Six years ago my Mom passed away.  It was hard watching someone as young as she was losing a battle with cancer.  And while I knew my life would be different, I didn’t know how much so.  The first thing I realized is that Christmas for me would never be the same.  My Mom had loved….let me repeat that….LOVED the holidays.  This was a time when she really just shined like a beacon in the holiday frenzy.  She would create the most festive home and even hot buttered rums were part of the set.  I loved it.  The tree was always gorgeous and many presents were under the tree impeccably wrapped.  Let’s face it I was a kid so the fact that many of the presents were for me was alright in my book. 

But my Mom didn’t stop there.  The cookies she made were amazing, melt in your mouth, delectable little pockets of bliss.  Dinner at her home was never just thrown together, she planned the menu for weeks.  Courses were included and always for dessert her Christmas Bread Pudding with Vanilla Sauce.  It was picture perfect and very real to me. 

When she died, the celebration just went right out of me.  That was tough too because I had two little kids of my own that were in the place I had been as a child.  I couldn’t let them down, but my heart just wasn’t in it.  After my divorce, I truly had to force myself to do anything relating to the holidays.  For me it was just a big ball of loss and lack.  I didn’t want to feel like that.  I wanted to be excited, enthralled, and whimsical about the holiday season.  But I just couldn’t muster it up. 

Last year was my turning point.  You see, I realized I had been living in the past in my relationship to the holidays.  I wanted what was gone.  I wanted my Mom!!  I wanted her to take care of everything and make it the blissful holiday of my youth.  I wanted the yearly shopping trips to occur again.  I wanted my Christmas of youth.  And so I realized as I was putting the ornaments on the tree last year that it wasn’t going to happen.  My Mom wasn’t going to magically appear and I wasn’t going to zap back in time.  This was what I had.  Me, my kids, my family and my friends.  It was time to grow up and stop pouting for what I lost and instead make the holidays mine. 

This year I bought a fake Christmas tree.  Yes, I thought my Mom was going to come and haunt me for blaspheming the art of Christmas, but I was tired of paying a king’s ransom to have the scent of pine in my house.  So I broke down and bought a flocked, fake Christmas tree.  You know what, the Holiday police did not show up at my door to haul me off to Scrooge jail.  In fact, the tree is gorgeous.  And better yet, I don’t have to freeze for the next few weeks to keep it alive. 

It’s about progression.  It’s about owning the holidays just like the rest of your life for yourself.  So, realize that it’s not about the gifts or the goodies.  Yes, they are fun and wonderful, but they should not be the focus.  Take the time to evaluate what it feels like to sit around your holiday table.  Do you feel warm and fuzzy from the food, love, and laughter?  Do you wish you could be anywhere else having toothpicks stuck under your fingernails?  Take stock.  Then remember, these people are not going to be around forever.  If that makes you sad, get your flight reservations.  If it makes you smile, then find a bathing suit and some sunscreen and do the holidays your way.

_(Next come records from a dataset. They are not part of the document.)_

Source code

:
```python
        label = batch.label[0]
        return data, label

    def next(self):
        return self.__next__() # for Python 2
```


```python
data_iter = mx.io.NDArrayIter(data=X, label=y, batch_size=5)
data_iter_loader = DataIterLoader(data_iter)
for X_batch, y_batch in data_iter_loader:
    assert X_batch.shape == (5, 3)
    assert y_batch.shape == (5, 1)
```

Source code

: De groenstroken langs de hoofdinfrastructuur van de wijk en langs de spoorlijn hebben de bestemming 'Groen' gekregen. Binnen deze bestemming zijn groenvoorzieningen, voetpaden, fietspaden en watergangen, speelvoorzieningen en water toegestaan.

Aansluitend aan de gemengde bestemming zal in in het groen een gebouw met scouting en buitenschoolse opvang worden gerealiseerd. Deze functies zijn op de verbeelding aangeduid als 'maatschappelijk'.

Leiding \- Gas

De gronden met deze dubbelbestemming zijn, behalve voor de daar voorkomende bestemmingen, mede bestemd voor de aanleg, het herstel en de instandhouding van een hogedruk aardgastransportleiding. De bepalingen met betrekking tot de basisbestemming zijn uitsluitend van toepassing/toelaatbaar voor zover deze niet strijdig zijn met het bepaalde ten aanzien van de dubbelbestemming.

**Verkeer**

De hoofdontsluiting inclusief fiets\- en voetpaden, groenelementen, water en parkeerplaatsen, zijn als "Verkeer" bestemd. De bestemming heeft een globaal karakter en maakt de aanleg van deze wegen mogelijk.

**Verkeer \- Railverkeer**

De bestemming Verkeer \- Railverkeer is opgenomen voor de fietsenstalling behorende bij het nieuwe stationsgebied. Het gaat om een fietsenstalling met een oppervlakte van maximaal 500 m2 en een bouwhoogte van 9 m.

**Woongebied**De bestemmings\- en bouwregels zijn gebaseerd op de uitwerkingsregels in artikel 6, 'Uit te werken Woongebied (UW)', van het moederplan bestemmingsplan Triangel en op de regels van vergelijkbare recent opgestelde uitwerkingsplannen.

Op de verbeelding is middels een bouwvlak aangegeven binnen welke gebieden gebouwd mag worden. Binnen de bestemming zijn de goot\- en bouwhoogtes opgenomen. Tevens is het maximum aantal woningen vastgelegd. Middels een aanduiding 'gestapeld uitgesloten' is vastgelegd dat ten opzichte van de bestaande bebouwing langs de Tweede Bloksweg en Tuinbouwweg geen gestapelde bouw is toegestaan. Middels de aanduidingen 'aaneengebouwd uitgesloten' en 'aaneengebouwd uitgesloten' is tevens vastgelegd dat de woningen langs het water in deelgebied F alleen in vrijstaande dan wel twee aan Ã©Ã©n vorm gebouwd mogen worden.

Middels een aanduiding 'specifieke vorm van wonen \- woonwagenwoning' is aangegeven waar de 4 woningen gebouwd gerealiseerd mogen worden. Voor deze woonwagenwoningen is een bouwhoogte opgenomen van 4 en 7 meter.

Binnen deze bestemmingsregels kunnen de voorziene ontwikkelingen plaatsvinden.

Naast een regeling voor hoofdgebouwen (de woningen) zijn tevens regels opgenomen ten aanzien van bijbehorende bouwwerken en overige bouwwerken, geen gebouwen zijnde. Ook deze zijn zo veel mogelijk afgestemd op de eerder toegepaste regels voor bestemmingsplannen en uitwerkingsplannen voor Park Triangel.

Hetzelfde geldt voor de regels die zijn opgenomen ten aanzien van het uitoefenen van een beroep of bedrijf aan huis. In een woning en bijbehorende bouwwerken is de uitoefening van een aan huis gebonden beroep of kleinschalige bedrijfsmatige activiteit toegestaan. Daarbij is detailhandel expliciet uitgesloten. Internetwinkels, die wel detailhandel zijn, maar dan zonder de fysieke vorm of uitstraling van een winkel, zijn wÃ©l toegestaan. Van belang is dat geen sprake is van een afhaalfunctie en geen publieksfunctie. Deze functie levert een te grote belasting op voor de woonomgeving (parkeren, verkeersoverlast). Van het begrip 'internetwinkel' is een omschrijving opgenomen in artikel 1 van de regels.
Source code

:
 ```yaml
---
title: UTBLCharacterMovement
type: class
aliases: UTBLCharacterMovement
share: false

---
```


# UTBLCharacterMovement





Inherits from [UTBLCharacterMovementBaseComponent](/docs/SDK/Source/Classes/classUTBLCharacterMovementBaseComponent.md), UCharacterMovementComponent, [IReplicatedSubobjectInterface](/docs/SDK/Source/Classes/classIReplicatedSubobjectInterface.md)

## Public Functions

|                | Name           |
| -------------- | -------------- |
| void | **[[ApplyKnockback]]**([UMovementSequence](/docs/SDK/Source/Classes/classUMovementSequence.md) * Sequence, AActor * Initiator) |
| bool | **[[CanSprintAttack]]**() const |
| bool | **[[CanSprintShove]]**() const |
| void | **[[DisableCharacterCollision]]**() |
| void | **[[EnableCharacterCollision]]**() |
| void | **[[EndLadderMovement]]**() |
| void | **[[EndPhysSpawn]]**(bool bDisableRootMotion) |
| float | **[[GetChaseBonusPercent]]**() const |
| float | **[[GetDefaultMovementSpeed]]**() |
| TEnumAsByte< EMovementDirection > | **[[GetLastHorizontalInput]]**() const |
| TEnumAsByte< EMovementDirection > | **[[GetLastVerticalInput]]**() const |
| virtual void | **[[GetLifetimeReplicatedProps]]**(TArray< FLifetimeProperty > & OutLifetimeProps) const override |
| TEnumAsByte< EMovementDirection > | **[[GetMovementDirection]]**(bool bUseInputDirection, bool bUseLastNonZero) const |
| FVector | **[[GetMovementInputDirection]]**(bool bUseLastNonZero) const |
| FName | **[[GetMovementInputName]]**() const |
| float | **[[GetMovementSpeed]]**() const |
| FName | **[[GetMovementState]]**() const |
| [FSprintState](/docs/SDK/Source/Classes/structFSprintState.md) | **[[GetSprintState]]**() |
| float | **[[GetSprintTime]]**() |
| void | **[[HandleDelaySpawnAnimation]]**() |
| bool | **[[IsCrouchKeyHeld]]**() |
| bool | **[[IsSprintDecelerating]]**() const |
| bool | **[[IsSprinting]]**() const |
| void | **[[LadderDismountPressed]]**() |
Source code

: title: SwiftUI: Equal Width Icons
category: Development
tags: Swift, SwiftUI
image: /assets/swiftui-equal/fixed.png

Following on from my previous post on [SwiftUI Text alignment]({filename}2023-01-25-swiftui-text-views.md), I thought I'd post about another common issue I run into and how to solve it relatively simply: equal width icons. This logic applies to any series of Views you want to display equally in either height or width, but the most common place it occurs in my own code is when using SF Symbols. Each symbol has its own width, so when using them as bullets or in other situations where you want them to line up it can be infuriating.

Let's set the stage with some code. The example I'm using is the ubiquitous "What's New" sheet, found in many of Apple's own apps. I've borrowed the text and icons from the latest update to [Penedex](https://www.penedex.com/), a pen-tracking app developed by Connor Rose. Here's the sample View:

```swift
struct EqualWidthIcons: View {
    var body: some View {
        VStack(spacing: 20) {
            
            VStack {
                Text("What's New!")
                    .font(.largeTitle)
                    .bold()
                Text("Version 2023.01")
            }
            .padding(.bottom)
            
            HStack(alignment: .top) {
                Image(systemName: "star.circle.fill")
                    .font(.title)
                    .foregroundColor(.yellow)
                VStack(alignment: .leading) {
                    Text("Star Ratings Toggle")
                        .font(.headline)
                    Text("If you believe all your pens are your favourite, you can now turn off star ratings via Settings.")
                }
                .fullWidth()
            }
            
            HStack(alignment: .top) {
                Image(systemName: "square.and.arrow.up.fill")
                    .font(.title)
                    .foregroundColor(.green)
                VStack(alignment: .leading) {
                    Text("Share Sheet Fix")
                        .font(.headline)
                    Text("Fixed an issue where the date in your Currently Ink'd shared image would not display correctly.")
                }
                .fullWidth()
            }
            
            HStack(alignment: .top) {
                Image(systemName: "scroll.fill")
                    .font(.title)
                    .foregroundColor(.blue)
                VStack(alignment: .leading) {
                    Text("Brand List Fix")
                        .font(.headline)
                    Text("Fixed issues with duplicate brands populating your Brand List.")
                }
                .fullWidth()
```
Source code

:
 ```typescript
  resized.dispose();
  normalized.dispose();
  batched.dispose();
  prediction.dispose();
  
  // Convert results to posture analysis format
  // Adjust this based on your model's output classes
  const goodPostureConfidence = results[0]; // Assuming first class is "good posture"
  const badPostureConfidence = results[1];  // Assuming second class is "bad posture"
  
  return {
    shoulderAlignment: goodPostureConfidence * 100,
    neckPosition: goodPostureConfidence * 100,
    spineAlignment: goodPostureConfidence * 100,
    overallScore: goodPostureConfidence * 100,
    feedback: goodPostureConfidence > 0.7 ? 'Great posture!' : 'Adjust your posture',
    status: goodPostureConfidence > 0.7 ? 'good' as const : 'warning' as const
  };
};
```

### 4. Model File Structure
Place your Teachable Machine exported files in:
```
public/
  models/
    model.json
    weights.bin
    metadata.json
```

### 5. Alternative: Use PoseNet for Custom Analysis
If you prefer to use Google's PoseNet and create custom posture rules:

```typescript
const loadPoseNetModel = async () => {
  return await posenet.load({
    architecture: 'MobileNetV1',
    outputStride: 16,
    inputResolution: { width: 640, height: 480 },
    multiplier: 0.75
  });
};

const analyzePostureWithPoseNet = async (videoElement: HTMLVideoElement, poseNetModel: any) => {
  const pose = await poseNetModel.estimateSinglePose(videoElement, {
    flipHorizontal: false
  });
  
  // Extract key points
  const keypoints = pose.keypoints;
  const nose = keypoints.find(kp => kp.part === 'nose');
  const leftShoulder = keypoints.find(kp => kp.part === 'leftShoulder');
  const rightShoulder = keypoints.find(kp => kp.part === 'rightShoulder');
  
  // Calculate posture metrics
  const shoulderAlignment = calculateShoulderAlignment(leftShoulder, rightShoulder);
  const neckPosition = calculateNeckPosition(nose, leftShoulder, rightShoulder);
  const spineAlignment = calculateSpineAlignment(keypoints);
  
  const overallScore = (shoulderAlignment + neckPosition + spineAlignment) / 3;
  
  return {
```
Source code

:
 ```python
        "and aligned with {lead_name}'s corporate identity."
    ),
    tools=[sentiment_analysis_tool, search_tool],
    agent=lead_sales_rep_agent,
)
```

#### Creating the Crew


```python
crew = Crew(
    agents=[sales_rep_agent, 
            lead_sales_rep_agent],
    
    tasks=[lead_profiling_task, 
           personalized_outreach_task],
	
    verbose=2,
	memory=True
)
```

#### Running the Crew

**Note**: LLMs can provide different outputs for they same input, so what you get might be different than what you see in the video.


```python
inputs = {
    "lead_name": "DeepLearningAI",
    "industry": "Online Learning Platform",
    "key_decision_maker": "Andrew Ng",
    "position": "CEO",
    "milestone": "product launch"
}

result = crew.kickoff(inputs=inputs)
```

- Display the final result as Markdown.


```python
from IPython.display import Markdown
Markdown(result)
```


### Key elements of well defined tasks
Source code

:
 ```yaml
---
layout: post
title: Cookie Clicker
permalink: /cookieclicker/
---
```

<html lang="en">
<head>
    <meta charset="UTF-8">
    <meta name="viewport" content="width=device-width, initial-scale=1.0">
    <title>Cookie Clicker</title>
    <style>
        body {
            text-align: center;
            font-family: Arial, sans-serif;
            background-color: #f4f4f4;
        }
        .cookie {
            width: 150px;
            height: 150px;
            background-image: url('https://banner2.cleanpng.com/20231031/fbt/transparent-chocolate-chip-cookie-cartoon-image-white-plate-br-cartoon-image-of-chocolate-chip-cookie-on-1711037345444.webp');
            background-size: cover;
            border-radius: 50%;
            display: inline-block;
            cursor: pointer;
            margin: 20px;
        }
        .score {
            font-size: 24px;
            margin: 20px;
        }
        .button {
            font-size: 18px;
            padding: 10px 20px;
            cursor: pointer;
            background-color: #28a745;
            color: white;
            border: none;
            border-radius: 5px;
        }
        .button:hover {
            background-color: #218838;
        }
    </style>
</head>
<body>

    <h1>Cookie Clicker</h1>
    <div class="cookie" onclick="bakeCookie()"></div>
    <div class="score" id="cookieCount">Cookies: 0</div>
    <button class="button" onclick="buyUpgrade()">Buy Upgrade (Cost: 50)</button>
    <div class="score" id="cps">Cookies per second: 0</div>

Whatever way you chose, chose for yourself.  Don’t let the “universal rule book” dictate your giving or getting in these times of celebration.  Instead, treasure what you had and keep it warm in your heart.  Or let go of what pains you and create a holiday that makes you happy instead.  Whatever the case, this is your time and how it flows is up to you. 

So when you think to yourself that you can’t hear another carol or wrap another present.  Stop, make yourself a hot buttered rum, and celebrate yourself and the life that you created!  Trust me there is no better present than giving yourself the present!